#### REQUEST:
How many lines below hold the string "Sujetadores"? Report that number alone.

#### PROVIDED RECORDS:
# # # #
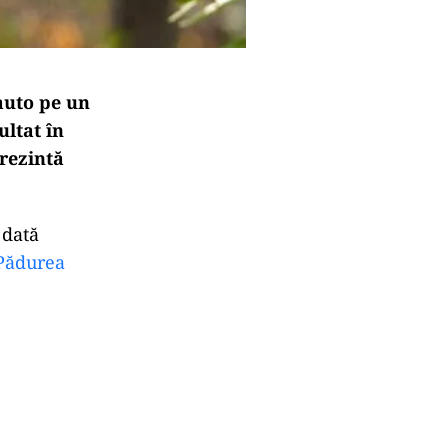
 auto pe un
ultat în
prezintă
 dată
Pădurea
# # # #
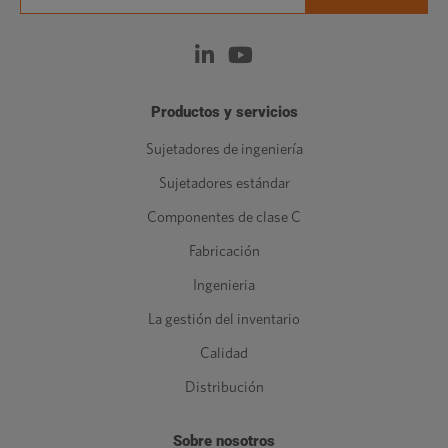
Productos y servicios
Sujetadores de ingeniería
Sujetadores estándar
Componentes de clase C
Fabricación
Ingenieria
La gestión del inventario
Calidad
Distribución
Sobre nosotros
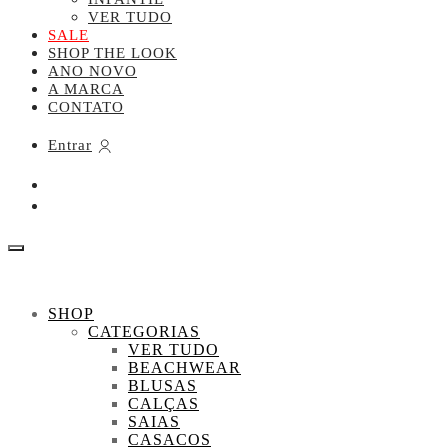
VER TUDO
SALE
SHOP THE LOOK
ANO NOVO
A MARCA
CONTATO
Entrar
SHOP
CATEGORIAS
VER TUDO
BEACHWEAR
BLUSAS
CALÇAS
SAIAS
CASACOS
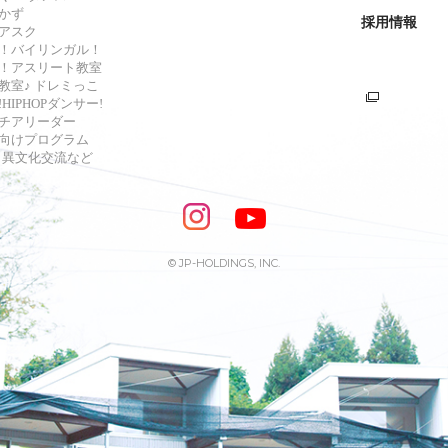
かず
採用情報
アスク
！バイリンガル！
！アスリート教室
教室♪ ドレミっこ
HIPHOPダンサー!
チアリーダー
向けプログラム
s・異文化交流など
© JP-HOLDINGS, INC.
# # # #
#### OUTPUT OF THE TASK:
2